→ Action item
Only the pictures should be dropped; every line of the data must come back exactly as written.

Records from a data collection
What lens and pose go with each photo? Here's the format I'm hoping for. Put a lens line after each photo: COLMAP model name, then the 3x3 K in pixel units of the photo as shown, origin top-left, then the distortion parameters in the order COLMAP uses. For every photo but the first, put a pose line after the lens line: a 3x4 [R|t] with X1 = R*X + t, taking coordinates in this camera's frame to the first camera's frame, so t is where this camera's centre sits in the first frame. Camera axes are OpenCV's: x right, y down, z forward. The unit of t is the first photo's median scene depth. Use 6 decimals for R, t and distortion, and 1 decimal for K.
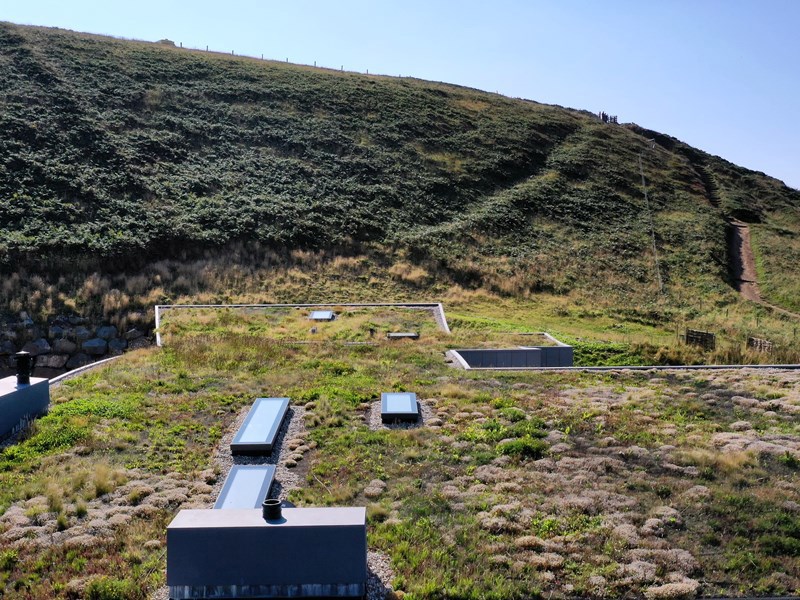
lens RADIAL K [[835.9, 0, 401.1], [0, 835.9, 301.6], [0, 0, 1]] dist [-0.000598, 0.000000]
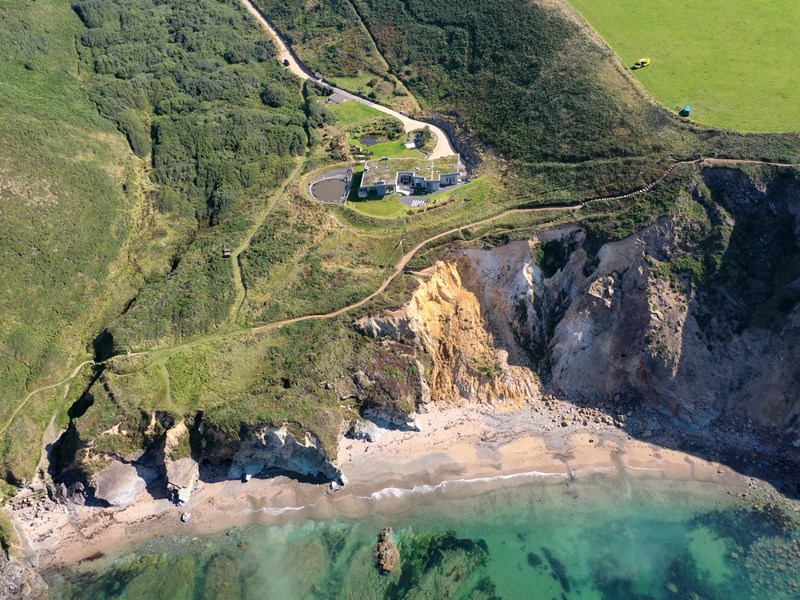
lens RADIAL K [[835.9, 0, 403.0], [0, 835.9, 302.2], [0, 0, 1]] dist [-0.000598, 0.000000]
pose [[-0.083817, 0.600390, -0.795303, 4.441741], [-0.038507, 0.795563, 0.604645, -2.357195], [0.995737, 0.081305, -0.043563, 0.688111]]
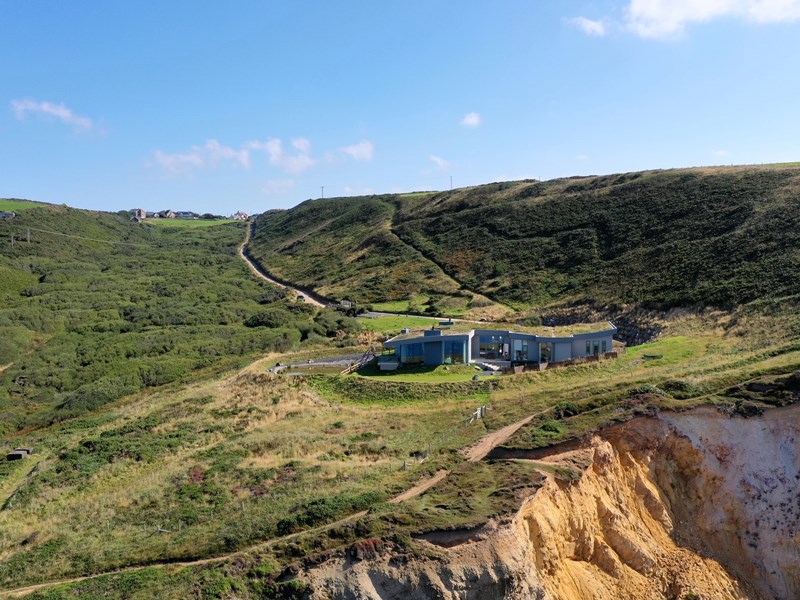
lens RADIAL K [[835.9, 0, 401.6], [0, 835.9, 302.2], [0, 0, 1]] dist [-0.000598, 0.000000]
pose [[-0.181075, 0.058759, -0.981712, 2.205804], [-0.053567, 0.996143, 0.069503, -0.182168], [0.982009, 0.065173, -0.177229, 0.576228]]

→ Exercise response
What lens and pose go with each photo? Here's the format I'm hoping for. Put a lens line after each photo: COLMAP model name, then the 3x3 K in pixel units of the photo as shown, origin top-left, then the distortion parameters in the order COLMAP uses. For every photo but the first, put a pose line after the lens line: a 3x4 [R|t] with X1 = R*X + t, taking coordinates in this camera's frame to the first camera's frame, so t is where this camera's centre sits in the first frame. Camera axes are OpenCV's: x right, y down, z forward. The unit of t is the first photo's median scene depth. Use 6 decimals for R, t and distortion, and 1 decimal for K.
lens RADIAL K [[835.9, 0, 401.1], [0, 835.9, 301.6], [0, 0, 1]] dist [-0.000598, 0.000000]
lens RADIAL K [[835.9, 0, 403.0], [0, 835.9, 302.2], [0, 0, 1]] dist [-0.000598, 0.000000]
pose [[-0.083817, 0.600390, -0.795303, 4.441741], [-0.038507, 0.795563, 0.604645, -2.357195], [0.995737, 0.081305, -0.043563, 0.688111]]
lens RADIAL K [[835.9, 0, 401.6], [0, 835.9, 302.2], [0, 0, 1]] dist [-0.000598, 0.000000]
pose [[-0.181075, 0.058759, -0.981712, 2.205804], [-0.053567, 0.996143, 0.069503, -0.182168], [0.982009, 0.065173, -0.177229, 0.576228]]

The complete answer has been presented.